Monday, May 9, 2011

in praise of new friendships (and Mother's Day)

Yesterday was Mother's Day, and of all the Hallmark-y, over-contrived, ill-conceived, consumption-based, hypen-ated holidays we have in this country, I gotta say this one is the most interesting.

My reasoning has nothing to do with familial sentimentality, but rather the fact that in a society (like ours) that denigrates and objectifies and commodifies and marginalizes the feminine, it's nice to have at least one day each year when there is some recognition – no matter how superficial – that mothers are the source of all life on this planet.

Of course, as Kali will attest, the Mother is also the source of all dissolution:


Mahakali and her beautiful garland

But this is beside the point.

The point is that I spent most of yesterday at my yin-in-law's home. Besides being one of my all-time favorite mothers, she also happens to have some of the most eclectic friends of anyone I know. Getting to know them has led to all sorts of perplexing dreams, brushes with celebrity, and oceanic mischief, but yesterday – which was confined entirely to her living room and the back yard – had to be one of the most rewarding encounters yet.

the room, but not the day, in question

There were conversations of Colombia and magical realism, Marquez and kaka, and a photographer told me of the smell-bound memories that lay lazily above the equator. He and I shared arts for hours, talking about all manners of madness: los indios y los costeños, Kerouac and Camus, nostalgia and amnesia. A poem floated in the air between us, I inhaled to taste its aroma.

a cover that never existed

Somewhere in the kitchen, a model did reiki on a rack of lamb, and I heard the cries of Little Bo Peep's as her sheep's heart moved from beating to bleating to bleeding in the blink of the eye. The model told me she was setting free their souls, but to me it still smelled like someone else's dinner.

Perhaps I underestimated la magia de la bruja...

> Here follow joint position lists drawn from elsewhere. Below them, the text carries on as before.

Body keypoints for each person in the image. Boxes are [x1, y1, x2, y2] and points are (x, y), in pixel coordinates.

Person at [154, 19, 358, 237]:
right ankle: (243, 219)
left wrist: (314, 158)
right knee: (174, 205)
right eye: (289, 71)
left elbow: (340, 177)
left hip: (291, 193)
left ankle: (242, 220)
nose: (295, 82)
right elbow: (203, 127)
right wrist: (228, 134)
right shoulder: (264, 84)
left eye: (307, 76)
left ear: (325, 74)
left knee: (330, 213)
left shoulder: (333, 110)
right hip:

There was conversation and libation, pancakes and avocado, and eventually a second crew arrived, different from the first. The smell of lamb mingled with Flatbush Avenue, and within minutes a lapsed Jew from Brooklyn managed to reference Nazis, la cocaína, African-Americans and watermelon in a single bound.


a book I've never read

I looked at my yin and told her, "It's time for us to go."